The Application is based on evidence of institutional and procedural bias, infringement of natural justice, and on a denial of rights created under the Charter of Rights and Freedoms in that residents of rural Ontario are discriminated against as turbines will never, ever, be inflicted on urban communities. Evidence is by way of sworn affidavits. Currently some 15 have been prepared by different individuals dealing with various aspects of the allegations. By way of example, the GEA removes powers from Municipalities and takes no meaningful account of the impact on health, endangered species, or local economy, tourism or property and business values, and the affidavits address all these concerns and more.

The Application will eventually be heard by a panel of three Justices sitting in Ottawa.

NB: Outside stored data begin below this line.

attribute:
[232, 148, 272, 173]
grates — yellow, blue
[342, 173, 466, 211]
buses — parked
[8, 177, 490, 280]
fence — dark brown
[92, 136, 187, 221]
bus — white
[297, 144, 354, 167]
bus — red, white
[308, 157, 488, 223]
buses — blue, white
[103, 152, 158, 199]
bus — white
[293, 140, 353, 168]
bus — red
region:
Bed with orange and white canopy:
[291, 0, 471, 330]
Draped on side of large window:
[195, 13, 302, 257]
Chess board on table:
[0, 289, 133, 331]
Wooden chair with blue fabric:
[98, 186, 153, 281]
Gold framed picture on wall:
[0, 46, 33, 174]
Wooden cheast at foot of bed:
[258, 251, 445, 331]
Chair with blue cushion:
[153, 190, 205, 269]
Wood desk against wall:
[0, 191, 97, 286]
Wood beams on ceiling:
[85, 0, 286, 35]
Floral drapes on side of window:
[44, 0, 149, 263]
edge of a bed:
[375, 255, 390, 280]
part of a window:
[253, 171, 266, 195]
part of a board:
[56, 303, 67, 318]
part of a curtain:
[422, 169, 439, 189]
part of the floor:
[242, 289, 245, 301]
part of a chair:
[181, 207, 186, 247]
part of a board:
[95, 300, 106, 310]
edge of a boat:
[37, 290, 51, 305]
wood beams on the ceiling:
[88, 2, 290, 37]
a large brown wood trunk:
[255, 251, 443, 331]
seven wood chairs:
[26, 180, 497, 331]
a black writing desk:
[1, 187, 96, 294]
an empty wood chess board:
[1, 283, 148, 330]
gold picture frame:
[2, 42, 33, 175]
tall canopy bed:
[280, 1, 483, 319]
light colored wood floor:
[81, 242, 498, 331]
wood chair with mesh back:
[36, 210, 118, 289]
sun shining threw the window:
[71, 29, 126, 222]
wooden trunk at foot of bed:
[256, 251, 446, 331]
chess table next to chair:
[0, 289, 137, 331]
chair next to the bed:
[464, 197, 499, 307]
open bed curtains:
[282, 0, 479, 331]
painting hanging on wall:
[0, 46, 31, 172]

It challenges the GEA, the acts and omissions of the Ministry official who issued the REA, the Ministry permit to kill endangered species and the Ontario Energy Board’s cursory approval of the 28 kilometre long transmission line bisecting the County.

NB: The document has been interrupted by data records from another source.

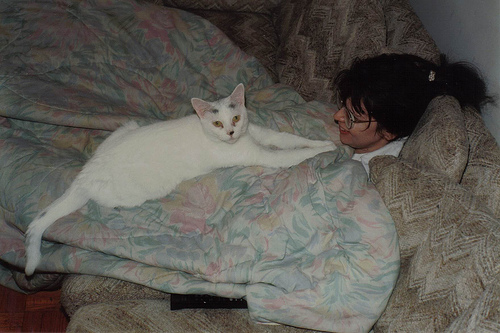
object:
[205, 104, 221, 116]
spot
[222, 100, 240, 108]
spot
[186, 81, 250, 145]
head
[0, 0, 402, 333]
comforter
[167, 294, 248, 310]
remote control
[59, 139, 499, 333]
couch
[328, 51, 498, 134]
hair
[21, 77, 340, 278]
cat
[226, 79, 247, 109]
ear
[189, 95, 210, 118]
ear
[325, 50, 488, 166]
woman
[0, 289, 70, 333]
floors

The JR has the potential to help protect all rural Ontario from the continued onslaught of these industrial machines.

The main critical dates are as follows:
Oct 16, 2016:  Motions regarding wpd requesting party status, North Frontenac mayor as intervener, were presented.
Dec 30, 2016:  Alan’s arguments convinced the judge to deny WPD full participation in the case, but did grant them intervenor status with restrictions that limit their witnesses, evidence, and examination of witnesses, to the impact of the proceedings on their particular interests. Mayor Ron Higgins was not granted intervenor status but he will include an affidavit in the JR.
June 14, 15, 2017:  Our motion to protect CCSAGE from costs, and one to compel the government agencies to produce the records of their decisions regarding the approval of wpd White Pines and the transmission lines. A motion will be filed by OEB regarding their removal from the case.

CCSAGE argue this is a public interest case, as it potentially affects the over 100 municipalities that have declared themselves “not willing hosts” to turbines, so are asking for protection from cost awards – for both sides.

Jan 9, 2018: The Court recognized all of our arguments but relied on the fact that we had not filed our complete set of affidavits to conclude that it was premature to decide the issues we had asked to be decided.   In addition, it was ruled that our request for a Record from the decision-makers was a “fishing expedition”. This even though there is no explanation as to the basis of the approval decisions. (We did not file a complete Record initially because the question of whether the Respondents had to file a Record first had not been determined, protective costs were being sought, and combining issues as we did would reduce court time.)
None of this prevents CCSAGE from filing a complete Record and proceeding with the JR.
CCSAGE has studied Justice Labrosse’s decisions and found them to contain numerous errors and misunderstandings. Consequently, we are appealing all the negative decisions to the Divisional court, in a Motion to Vary. To view both the Labrosse decision and our appeal, click to read the Motion to Vary and Labrosse Decision. We believe our arguments are sound.

Feb 7, 2018: WPD applied for costs from CCSAGENG, even though they are only intervenors (the requested Party status was not granted). CCSAGE responded with their own Cost Request.

June 12, 2018: JR record was served in Ottawa. It includes about 50 affidavits from across the province.